Par ailleurs, il convient d'écarter à priori tout argument qui consisterait à tirer prétexte de l'existence d'une disposition similaire dans d'autres élections (présidentielles, législatives, européennes ) pour faire admettre celle présentement contestée.
Si la Constitution a déjà été violée, il n'y a pas là un motif suffisant pour persister dans son non respect. Et si la valeur qui s'attache aux décisions du Conseil Constitutionnel rendait inopposables les dispositions en question relatives à d'autres élections, on ne pourrait que se féliciter d'une application conforme à la lettre et à l'esprit de l'article 4 de la Constitution.
Rappelons enfin que ce même article n'a exclu que les partis qui ne respectent pas les principes de la souveraineté nationale et de la démocratie. En écartant aussi les petits groupements, en rendant difficile sinon impossible la création de nouveaux partis, la loi contestée ajoute des exclusions à celles prévues par la Constitution, ce que le législateur n'a pas le pouvoir de faire.
D'autre part, certaines des dispositions de l'article 8 de la loi qui vous est déférée ne sont pas conformes à la Constitution pour les motifs suivants.
Le projet de loi initial déposé par le Gouvernement et d'où est issue la loi qui vous est soumise ne concernait que le mode d'élection de l'Assemblée Territoriale et du Conseil de Gouvernement du Territoire de Nouvelle-Calédonie. Son article 6 primitif n'avait que pour objet d'organiser immédiatement de nouvelles élections à l'Assemblée Territoriale.

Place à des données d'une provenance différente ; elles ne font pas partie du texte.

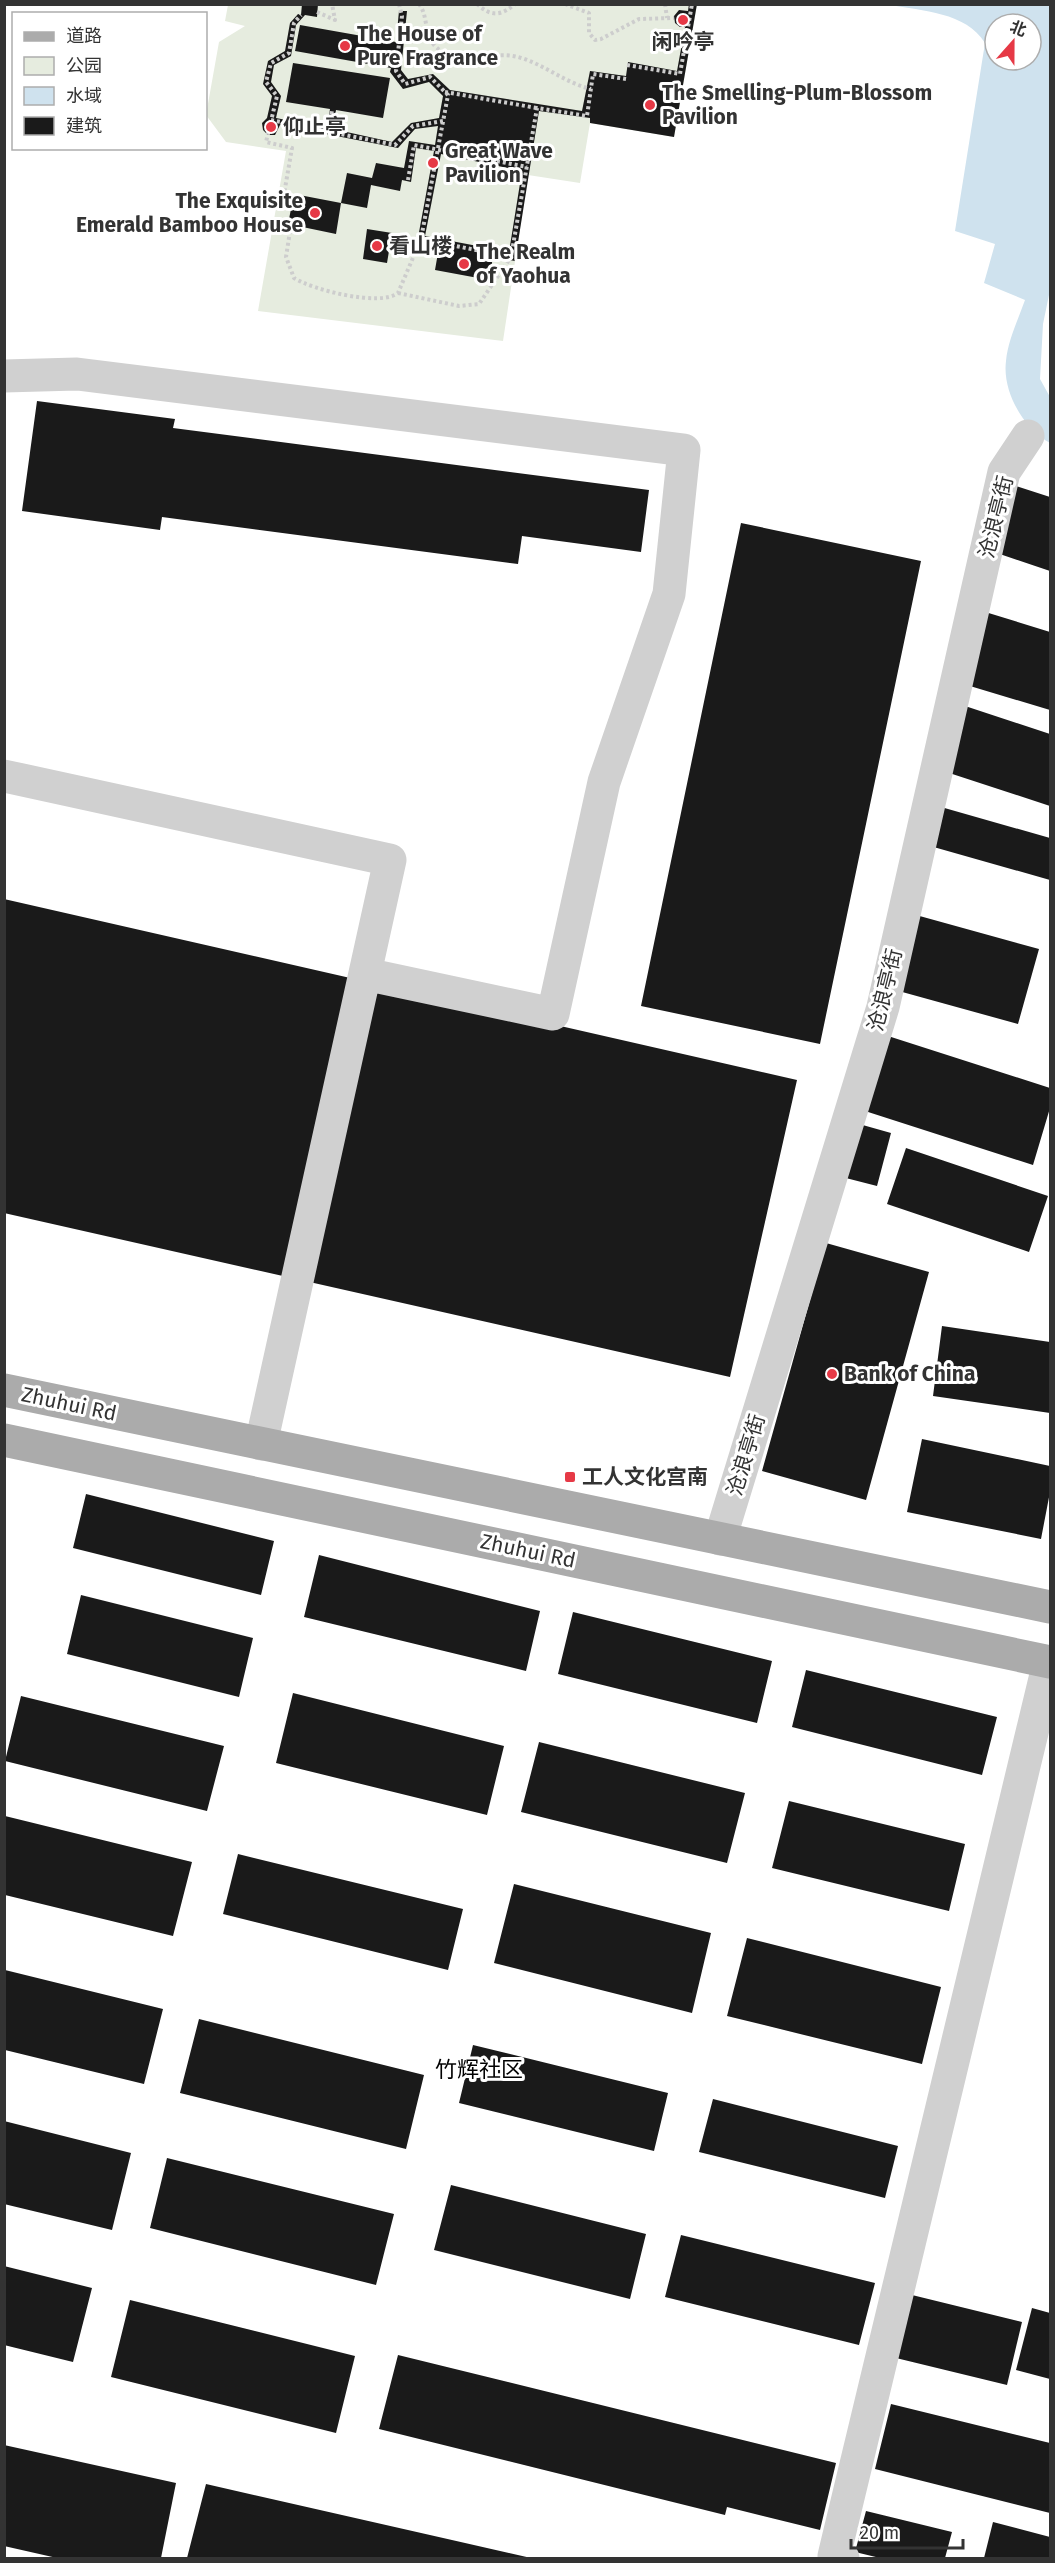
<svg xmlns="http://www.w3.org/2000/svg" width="1055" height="2563" viewBox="0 0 1055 2563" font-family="'Fira Sans','Noto Sans SC',sans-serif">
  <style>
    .green { fill: #e6ecdf }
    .water { fill: #cfe2ee; fill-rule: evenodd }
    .building { fill: #1a1a1a; fill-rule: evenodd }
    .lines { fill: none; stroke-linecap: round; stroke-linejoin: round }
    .path { stroke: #cdcdcd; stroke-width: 4; stroke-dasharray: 3 3; stroke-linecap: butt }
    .minor { stroke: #d0d0d0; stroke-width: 33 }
    .major { stroke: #ababab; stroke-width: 33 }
    .poi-dot { fill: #e63946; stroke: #fff; stroke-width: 2 }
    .labels { text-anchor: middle; stroke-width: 6; stroke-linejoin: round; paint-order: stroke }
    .poi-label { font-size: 21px; font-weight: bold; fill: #333; stroke: #fff; text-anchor: start }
    .street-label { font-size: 21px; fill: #333; stroke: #fff }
    .neighbourhood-label { font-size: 22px; fill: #000; stroke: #fff }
  </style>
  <rect width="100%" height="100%" fill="#fff"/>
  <path class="green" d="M228,5H697L674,137L590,123L580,183L528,175L503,341L258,311L286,151L226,142L206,115L219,42L245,26L225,21Z"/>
  <path class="water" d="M890,5H1050V290L1043,324L1040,379L1050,397V443C1024,429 1002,392 1006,361C1008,340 1018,320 1025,300L984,283L995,244L955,231L985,43C966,12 922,11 890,5ZM995,24H1031V60H995Z"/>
  <path class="building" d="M302,4H318L317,17L305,15L296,25L291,56L274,65L271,82L281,96L276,118L327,128L330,109L286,102L293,63L390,78L383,118L336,110L333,129L392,142L411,123L439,118L443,96L429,82L403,89L390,72L391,68L295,51L300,25L396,42L399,11H407L401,70L408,79L433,74L450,90L582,111L590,71L626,76L628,62L677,71L685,27H680L675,23L674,16L679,10L688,11L689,4H697L674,137L590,123V118L539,111L515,261L493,257L489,280L435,270L439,247L417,243L434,151L416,148L411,182L402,180L400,191L371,185L367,208L341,203L336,234L288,224L294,194L341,203L347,173L372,178L376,163L404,168L409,141L435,145L438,126L415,129L398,148L280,125L275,135H268L263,130L262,123L267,118L272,96L263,84L268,61L285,51L290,23L298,14L301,15ZM441,154L522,171L509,252L425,236Z
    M367,229L392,233L387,263L363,259Z
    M37,401L175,419L173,428L649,490L641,552L522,536L518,564L162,517L160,530L22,511Z
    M1010,484L1050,497V571L988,550Z
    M741,523L921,561L820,1044L641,1006Z
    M982,611L1050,632V710L960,683Z
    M959,704L1050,734V806L937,769Z
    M934,805L1050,838V880L923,844Z
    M4,899L797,1080L730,1377L4,1213Z
    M916,915L1039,949L1018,1024L895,990Z
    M888,1036L1050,1088V1108L1033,1165L865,1111Z
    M852,1122L891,1133L877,1186L838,1176Z
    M906,1148L1048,1196L1029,1252L887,1204Z
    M826,1243L929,1272L866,1500L762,1471Z
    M942,1326L1050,1342V1413L933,1396Z
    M922,1439L1050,1466V1492L1041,1539L907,1512Z
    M86,1494L274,1541L261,1595L73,1548Z
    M319,1555L540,1611L526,1671L304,1617Z
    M81,1595L253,1638L239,1697L67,1654Z
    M573,1612L772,1661L757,1723L558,1674Z
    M806,1670L997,1717L982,1775L792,1727Z
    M293,1693L504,1746L487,1815L276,1763Z
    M21,1696L224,1746L207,1811L5,1761Z
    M539,1742L745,1793L727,1863L521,1812Z
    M789,1801L965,1844L949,1911L772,1868Z
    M5,1816L192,1862L173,1936L5,1895Z
    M238,1854L463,1909L448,1970L223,1914Z
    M514,1884L711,1933L692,2013L494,1963Z
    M747,1938L941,1987L922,2064L727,2016Z
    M5,1970L163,2009L144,2084L5,2050Z
    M199,2019L424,2075L406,2149L180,2093Z
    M473,2045L668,2093L654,2151L459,2103Z
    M713,2099L898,2146L885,2198L699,2152Z
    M4,2121L131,2153L112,2230L4,2204Z
    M167,2158L394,2214L376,2285L150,2228Z
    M451,2185L646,2234L630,2299L434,2250Z
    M681,2235L875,2283L859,2345L665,2297Z
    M4,2266L92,2288L73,2362L4,2345Z
    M912,2295L1022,2322L1007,2385L896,2358Z
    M130,2300L355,2356L336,2433L111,2377Z
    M1032,2308L1050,2313V2379L1016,2370Z
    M398,2355L836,2463L820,2530L727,2507L725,2515L379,2429Z
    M891,2404L1050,2443V2513L875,2469Z
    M4,2445L176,2483L161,2558H57L4,2546Z
    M206,2484L531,2558H187Z
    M866,2511L952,2532L945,2558H880L855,2552Z
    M993,2522L1050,2537V2558H984Z"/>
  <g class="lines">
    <path class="path" d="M399,4L402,16L396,71L405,84L430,77L448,95L421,239L511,257L537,108L587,116L593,74L626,79
      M419,4C429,17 423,35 436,47C459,67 492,50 518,57C544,64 565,83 591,89
      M477,4C491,17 501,16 515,4
      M565,4L589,13V33L595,40L601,39L639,19L674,18
      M665,4L667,18
      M317,12L335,20L332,4
      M627,65L680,74L692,4
      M445,92L537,108
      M271,120L395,145L413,126L443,121
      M329,132L332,110
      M408,180L414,145L527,167
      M292,201L283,200L292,148L266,142L277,96L266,82L271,63L289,53L294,23L301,15
      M291,225L286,257L294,278C313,290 380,307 398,293L421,239
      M398,293L459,306L479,304L511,257"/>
    <path class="minor" d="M4,376L77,374L684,450L669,594L604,782L553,1014L365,974
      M4,776L390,860L261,1444
      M720,1539L883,1007L1004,472L1028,436
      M843,2558L834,2556L1049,1662"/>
    <path class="major" d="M4,1390L1050,1607
      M4,1440L1050,1662"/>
  </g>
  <g class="poi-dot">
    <circle cx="683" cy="20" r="6"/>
    <circle cx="345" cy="46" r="6"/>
    <circle cx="650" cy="105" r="6"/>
    <circle cx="271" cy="127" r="6"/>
    <circle cx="433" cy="163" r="6"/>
    <circle cx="315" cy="213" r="6"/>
    <circle cx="377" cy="246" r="6"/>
    <circle cx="464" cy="264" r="6"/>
    <circle cx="832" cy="1374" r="6"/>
    <rect x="564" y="1471" width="12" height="12" rx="3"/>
  </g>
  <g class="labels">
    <g class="poi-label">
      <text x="357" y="41">The House of<tspan x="357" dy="24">Pure Fragrance</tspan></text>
      <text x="683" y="49" text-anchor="middle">闲吟亭</text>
      <text x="662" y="100">The Smelling-Plum-Blossom<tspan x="662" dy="24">Pavilion</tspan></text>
      <text x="283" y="134">仰止亭</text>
      <text x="445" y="158">Great Wave<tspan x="445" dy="24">Pavilion</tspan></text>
      <text x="303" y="208" text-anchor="end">The Exquisite<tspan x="303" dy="24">Emerald Bamboo House</tspan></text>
      <text x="389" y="253">看山楼</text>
      <text x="476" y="259">The Realm<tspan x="476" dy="24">of Yaohua</tspan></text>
      <text x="844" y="1381">Bank of China</text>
      <text x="582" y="1484">工人文化宫南</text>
    </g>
    <g class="street-label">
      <text transform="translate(996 517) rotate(-76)" y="7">沧浪亭街</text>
      <text transform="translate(885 990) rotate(-76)" y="7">沧浪亭街</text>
      <text transform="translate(69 1404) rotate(12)" y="7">Zhuhui Rd</text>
      <text transform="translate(746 1455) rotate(-73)" y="7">沧浪亭街</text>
      <text transform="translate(528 1551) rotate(12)" y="7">Zhuhui Rd</text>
    </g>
    <g class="neighbourhood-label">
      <text x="479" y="2077">竹辉社区</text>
    </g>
  </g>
  <rect width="1055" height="2563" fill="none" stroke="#333333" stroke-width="12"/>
  <rect x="12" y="12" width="195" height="138" fill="#ffffff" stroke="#adadad" stroke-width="1.5"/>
  <rect x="24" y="32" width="30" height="9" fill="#ababab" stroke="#adadad" stroke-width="1.5"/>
  <text x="66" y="42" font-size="18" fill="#333333">道路</text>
  <rect x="24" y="57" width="30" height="18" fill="#e6ecdf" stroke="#adadad" stroke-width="1.5"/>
  <text x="66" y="72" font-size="18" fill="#333333">公园</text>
  <rect x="24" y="87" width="30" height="18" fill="#cfe2ee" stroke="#adadad" stroke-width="1.5"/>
  <text x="66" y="102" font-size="18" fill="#333333">水域</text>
  <rect x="24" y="117" width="30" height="18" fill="#1a1a1a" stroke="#adadad" stroke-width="1.5"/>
  <text x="66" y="132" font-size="18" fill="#333333">建筑</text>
  <g transform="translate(1013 42) rotate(21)"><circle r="28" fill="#ffffff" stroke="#adadad" stroke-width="1.5"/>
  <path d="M0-4.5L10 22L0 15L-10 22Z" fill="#e63946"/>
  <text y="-9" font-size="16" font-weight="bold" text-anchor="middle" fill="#333333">北</text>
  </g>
  <path d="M851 2539v9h112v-9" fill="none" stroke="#333333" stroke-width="3"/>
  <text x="860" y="2539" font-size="18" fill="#333333" stroke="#ffffff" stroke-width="4.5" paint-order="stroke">20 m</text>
</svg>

Or, à la suite de l'examen de ce texte par le Parlement, l'article 8 a été complété par un amendement d'origine parlementaire qui modifie une disposition de la loi n 76-1222 du 28 décembre 1976.
Il s'agit de modifier son article 6 afin que désormais la suspension ou la dissolution du Conseil de Gouvernement et de l'Assemblée territoriale puisse être effectuée par le Gouvernement sans qu'aucune condition ne soit plus requise. Au surplus la condition préalable de la suspension avant la dissolution existant dans le texte de la loi du 28 décembre 1976 disparait.
Cette disposition qui ne concerne pas l'élection de l'Assemblée ou du conseil de gouvernement mais son fonctionnement intérieur n'a pas été soumise préalablement à l'avis de l'Assemblée territoriale de Nouvelle-Calédonie ainsi que le prévoit et l'impose l'article 74 de la Constitution.
Nous estimons donc que cette disposition ajoutée au texte initial du gouvernement est de ce fait contraire à la Constitution aussi, nous vous demandons de bien vouloir la déclarer non conforme en la disjoignant du texte de l'article 8 de la loi qui vous est soumise.
Tels sont les motifs pour lesquels nous vous demandons de bien vouloir déclarer l'article 3 et certaines dispositions de l'article 8 de la loi qui vous est déférée non conformes à la Constitution.